WMI Bug with Scale Out File Server

During the build out of our Windows Azure Pack infrastructure, I uncovered what I believe is a bug with WMI and Scale Out File Server. For us, the issue bubbled up in Virtual Machine Manager where deployments of VM templates from a library on a SOFS share would randomly fail with the following error:

Error (12710)

VMM does not have appropriate permissions to access the Windows Remote Management resources on the server ( CLOUD-LIBRARY01.domain.com).

Unknown error (0x80338105)

This issue was intermittent, and rebooting the SOFS nodes always seemed to clear up the problem. Upon tracing the process, I found BITS was getting an Access Denied error when attempting to create the URL in wsman. Furthermore, VMM was effectively saying the path specified did not exist. From the VMM trace:

ConvertUNCPathToPhysicalPath (catch CarmineException) [[(CarmineException#f0912a) { Microsoft.VirtualManager.Utils.CarmineException: The specified path is not a valid share path on CLOUD-LIBRARY01.domain.com.  Specify a valid share path on CLOUD-LIBRARY01.domain.com to the virtual machine to be saved, and then try the operation again.

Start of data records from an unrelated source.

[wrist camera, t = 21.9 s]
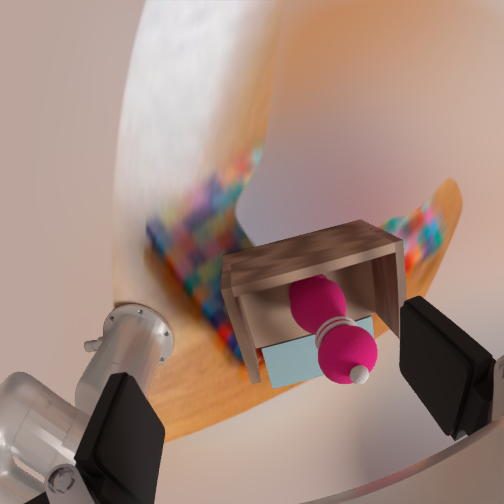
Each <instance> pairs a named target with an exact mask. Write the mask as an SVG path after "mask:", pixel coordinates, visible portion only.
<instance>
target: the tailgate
mask: <svg viewBox="0 0 504 504" xmlns="http://www.w3.org/2000/svg"><path fill="white" fill-rule="evenodd" d="M354 321H355V322H356V324H357V325H358V326H359V327H361V328H363V329H365V330H367V331H368V332H369V333H370V334H371V336H372V337H373V338H374V332H373V322H372V316H371V315H369V316H366V317H363V318H360V319H357V320H354ZM315 336H316V335H314V334H309V335H305V336H302V337H298V338H295V339H291V340H287V341H284V342H280V343H276V344H272V345H268V346H264V347H261V349H262V353H263V356H264V360H265V363H266V367H267V370H268V374H269V377H270V381H271V384H272V388H273V389H275V388H279V387H283V386H286V385H290V384H294V383H298V382H301V381H305V380H308V379H312V378H315V377H319V376H322V375H324V373H323V372H322V370H321V369H320V366H319V363H318V350H317V348H316V346H315Z"/></svg>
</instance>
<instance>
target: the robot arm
mask: <svg viewBox="0 0 504 504" xmlns="http://www.w3.org/2000/svg"><path fill="white" fill-rule="evenodd" d="M141 310H142V311H141ZM173 346H174V338H173V333H172V331H171V328H170V326H169V325H168V323H167V322H166V321H165V319H164V318H163V317H162V316H161V315H159V314H158V313H157V312H155V311H154V310H152V309H150V308H148V307H145V306H142V305H138V304H126V305H122V306H119V307H117V308H115V309H114V310H113V311H112V312H111V313H110V314H109V315H108V317H107V318H106V320H105V322H104V327H103V337H100V338H98V340H92V341H87V342H85V343H84V348H85V350H86V351H87V352H92V351H96V353H95V354H94V356H93V358H92V359H91V361H90V363H89V365H88V366H87V368H86V370H85V371H84V373H83V375H82V376H81V378H80V380H79V382H78V384H77V387H76V391H75V407H76V408H75V407H74V406H72V405H71V404H70V403H68V402H67V401H65V400H64V399H62V398H61V397H60V396H58V395H57V394H55V393H54V392H53V391H51V390H50V389H49V388H47V387H46V386H45V385H43V384H42V383H41V382H40V381H38V380H37V379H35V378H34V377H33V376H31V375H29V374H27V373H24V372H15V373H12V374H11V375H9V376H8V377H7V378H6V379H5V380H4V381H3V383H2V384H1V385H0V504H154V500H155V493H156V486H157V479H158V473H159V467H160V461H161V455H162V449H163V444H164V438H165V428H164V426H163V424H162V422H161V421H160V419H159V418H158V416H157V415H156V413H155V412H154V410H153V408H152V407H151V405H150V403H149V402H148V399H149V395H150V392H151V388H152V385H153V381H154V378H155V375H156V371H157V368H158V366H160V365H162V364H163V363H164V362H166V361H167V360H168V358H169V357H170V355H171V353H172V350H173ZM399 367H400V371H401V374H402V375H403V376H404V378H405V379H406V381H407V382H408V383H409V385H410V386H411V387H412V389H413V390H414V392H415V393H416V394H417V396H418V397H419V398H420V400H421V401H422V403H423V404H424V405H425V407H426V408H427V409H428V411H429V412H430V414H431V415H432V416H433V418H434V419H435V421H436V422H437V423H438V425H439V426H440V428H441V429H442V431H443V432H444V433H445V434H446V435H447V436H449V435H451V436H452V438H453V439H454V441H456V440H458V439H459V438H461V437H463V436H464V435H466V434H467V435H468V437H466V438H465V439H463V440H461V441H459V442H458V443H456V444H454V445H452V446H450V447H448V448H447V449H445V450H443V451H441V452H439V453H437V454H435V455H433V456H431V457H429V458H427V459H425V460H423V461H421V462H419V463H417V464H415V465H413V466H410V467H408V468H406V469H404V470H401V471H399V472H397V473H394V474H392V475H389V476H387V477H385V478H382V479H379V480H377V481H374V482H371V483H369V484H366V485H363V486H360V487H357V488H355V489H352V490H348V491H345V492H342V493H339V494H335V495H332V496H328V497H325V498H321V499H318V500H314V501H310V502H306V503H302V504H504V355H503V356H502V357H500V358H499V359H498V360H497V361H496V360H495V359H493V358H492V355H491V354H490V353H489V352H488V351H487V350H486V349H485V348H483V347H482V346H481V345H480V344H479V343H478V342H476V341H475V340H474V339H473V338H472V337H470V336H469V335H468V334H467V333H466V332H465V331H463V330H462V329H461V328H460V327H458V326H457V325H456V324H455V323H454V322H452V321H451V320H450V319H449V318H447V317H446V316H445V315H443V313H441V312H440V311H439V310H438V309H436V308H435V307H434V306H433V305H431V304H430V303H429V302H427V301H426V300H425V299H424V298H422V297H421V296H416V297H414V298H411V299H408V300H406V301H404V304H403V306H401V307H400V363H399ZM13 456H15V457H16V458H17V459H19V460H20V461H22V462H23V463H24V464H26V465H27V466H29V467H30V468H32V469H33V470H35V471H36V472H38V473H39V474H41V475H42V476H44V477H45V482H44V483H42V482H41V481H39V480H38V479H36V478H34V477H33V476H31V475H30V474H28V473H27V472H25V471H24V470H23V469H21V468H20V467H18V466H17V465H16V464H15V462H14V459H13Z"/></svg>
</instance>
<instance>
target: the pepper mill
mask: <svg viewBox="0 0 504 504" xmlns="http://www.w3.org/2000/svg"><path fill="white" fill-rule="evenodd" d="M289 300H290V302H291V304H290V309H291V314H292V316H293V318H294V320H295V321H296V323H297V324H298V325H299V326H300V327H301V328H302V329H304V330H305V331H307V332H309V333H311V334H314V335H316V336H315V346H316V348H317V350H318V363H319V366H320V369H321V370H322V372H323V373H324V375H325V376H326V377H327V378H329V379H330V380H331V381H334V382H336V383H339V384H351V383H355V384H362V383H364V382H365V381H366V380H367V379H368V377H369V373H370V371H371V370H372V369H373V367H374V366H375V363H376V360H377V346H376V343H375V340H374V338H373V337H372V336H371V334H370V333H369V332H368V331H367V330H365V329H363V328H361V327H359V326H358V325H357V324H356V322H355V321H354V320H352V319H351V318H349V317H345V316H346V300H345V297H344V294H343V292H342V290H341V289H340V287H339V286H338V285H337V284H336V283H335V282H333V281H331V280H329V279H328V278H327V277H326V276H324V275H323V274H319V275H316V276H312V277H309V278H305V279H301V280H298V281H294V282H292V284H291V286H290V289H289Z"/></svg>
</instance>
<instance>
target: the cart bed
mask: <svg viewBox="0 0 504 504" xmlns="http://www.w3.org/2000/svg"><path fill="white" fill-rule="evenodd" d="M319 274H323V275H324V276H326V277H327V278H328V279H329V280H331V281H333V282H335V283H336V284H337V285H338V286H339V287H340V289H341V290H342V292H343V294H344V297H345V300H346V316H345V317H349V318H351V319H352V320H357V319H360V318H363V317H366V316H369V315H372V314H375V313H376V314H377V315H378V316H379V317H380V318H381V319H382V320H383V321H384V322H385V324H386V325H387V326H388V327H389V328H390V329H391V330H392V331H393V332H394V334H395V335H396V336H397V337H398V338H399V339H400V307H401V306H403V304H404V301H406V277H405V260H404V247H403V240H402V239H400V238H398V237H396V236H394V235H392V234H390V233H388V232H386V231H384V230H382V229H379V228H377V227H375V226H373V225H371V224H369V223H367V222H365V221H363V220H357V221H353V222H350V223H346V224H342V225H338V226H334V227H330V228H326V229H323V230H319V231H315V232H311V233H307V234H303V235H299V236H296V237H292V238H288V239H284V240H281V241H276V242H273V243H269V244H265V245H261V246H257V247H253V248H249V249H246V250H242V251H238V252H234V253H230V254H226V255H223V258H222V276H221V292H222V296H223V299H224V302H225V305H226V308H227V311H228V314H229V318H230V321H231V324H232V327H233V330H234V333H235V336H236V339H237V342H238V345H239V348H240V351H241V354H242V357H243V360H244V363H245V365H246V368H247V371H248V374H249V377H250V380H251V383H252V384H254V383H259V382H261V379H260V373H259V366H258V360H257V354H256V348H260V347H264V346H268V345H272V344H276V343H280V342H284V341H287V340H291V339H295V338H298V337H302V336H305V335H309V334H311V333H309V332H307V331H305V330H304V329H302V328H301V327H300V326H299V325H298V324H297V323H296V321H295V320H294V318H293V316H292V314H291V309H290V304H291V302H290V300H289V289H290V286H291V284H292V282H294V281H298V280H301V279H305V278H309V277H312V276H316V275H319Z"/></svg>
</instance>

Further testing, I found I got mixed results when querying cluster share properties via WMI:

PS C:\Users\jeff> gwmi Win32_ClusterShare -ComputerName CLOUD-LIBRARY01

None.

PS C:\Users\jeff> gwmi Win32_ClusterShare -ComputerName CLOUD-LIBRARY01

Name                                    Path                                    Description
—-                                    —-                                    ———–
\\CLOUD-VMMLIB\ClusterStorage$          C:\ClusterStorage                       Cluster Shared Volumes Default Share
\\CLOUD-LIBRARY\ClusterStorage$         C:\ClusterStorage                       Cluster Shared Volumes Default Share
\\CLOUD-VMMLIB\MSSCVMMLibrary           C:\ClusterStorage\Volume1\Shares\MSS…

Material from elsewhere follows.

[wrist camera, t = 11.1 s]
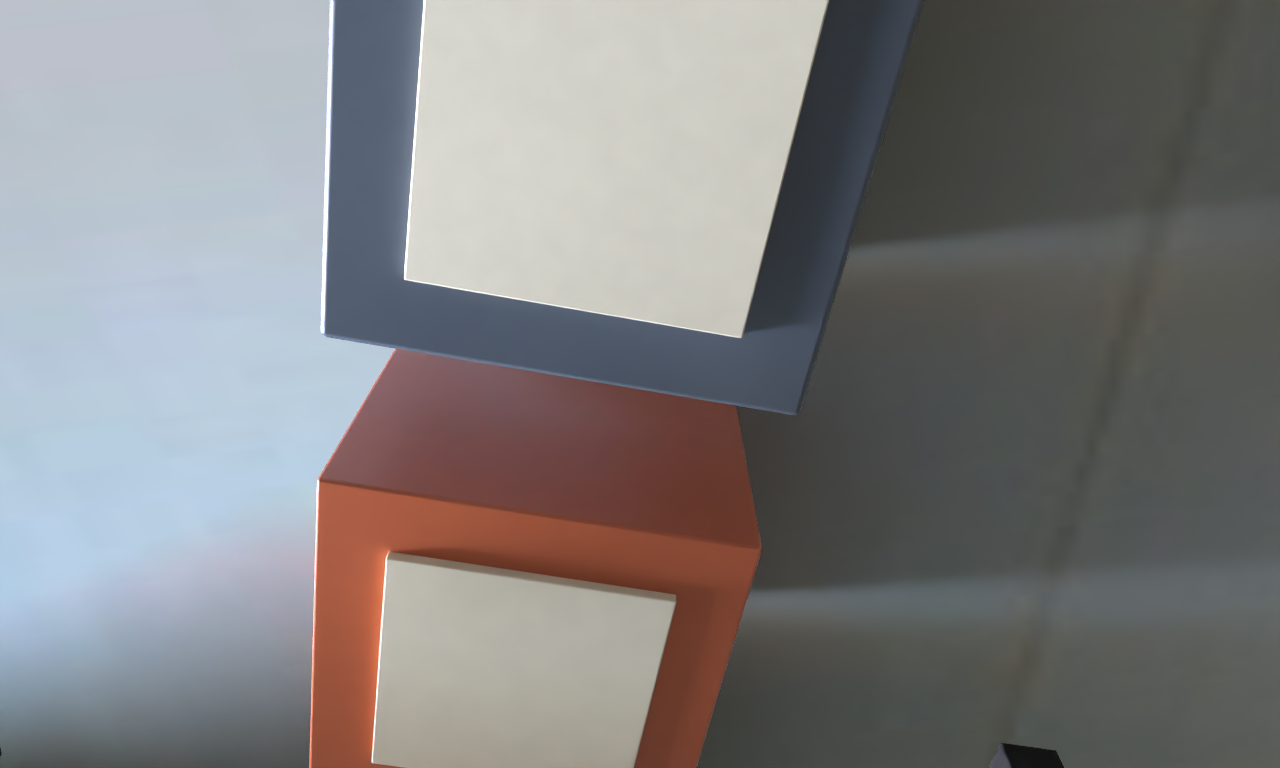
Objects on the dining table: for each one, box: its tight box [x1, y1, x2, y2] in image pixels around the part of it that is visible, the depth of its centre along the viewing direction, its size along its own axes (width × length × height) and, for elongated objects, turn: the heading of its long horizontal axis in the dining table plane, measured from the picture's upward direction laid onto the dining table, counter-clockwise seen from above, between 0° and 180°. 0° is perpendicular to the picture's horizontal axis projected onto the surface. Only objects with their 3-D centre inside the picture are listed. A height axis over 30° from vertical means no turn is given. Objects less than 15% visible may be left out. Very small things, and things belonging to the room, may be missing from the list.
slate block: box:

Finally, while viewing procmon while performing the WMI queries:

A success:

Date & Time:  6/3/2014 3:56:20 PM
Event Class:   File System
Operation:     CreateFile
Result: SUCCESS
Path:   \\CLOUD-VMMLIB\PIPE\srvsvc
TID:    996
Duration:       0.0006634
Desired Access:        Generic Read/Write
Disposition:    Open
Options:        Non-Directory File, Open No Recall
Attributes:     n/a
ShareMode:   Read, Write
AllocationSize: n/a
Impersonating:         S-1-5-21-xxxx
OpenResult:   Opened

A failure:

Date & Time:  6/3/2014 3:56:57 PM
Event Class:   File System
Operation:     CreateFile
Result: ACCESS DENIED
Path:   \\CLOUD-VMMLIB\PIPE\srvsvc
TID:    996
Duration:       0.0032664
Desired Access:        Generic Read/Write
Disposition:    Open
Options:        Non-Directory File, Open No Recall
Attributes:     n/a
ShareMode:   Read, Write
AllocationSize: n/a
Impersonating:         S-1-5-21-xxx

What’s happening here is that WMI is attempting to access the named pipe of the server service on the SOFS cluster object. Because we’re using SOFS, the DNS entry for the SOFS cluster object contains IP’s for every server in the cluster. The WMI call attempts to connect using the cluster object name, but because of DNS round robin, that may or may not be the local node. It would have appropriate access to that named pipe for the local server, but it will not for other servers in the cluster.

There are two workarounds for this issue. First, you can add a local hosts file entry on each of the cluster nodes containing the SOFS cluster object pointing back to localhost, or second, you can add the computer account(s) of each cluster node to the local Administrators group of all other cluster nodes. We chose to implement the first workaround until the issue can be corrected by Microsoft.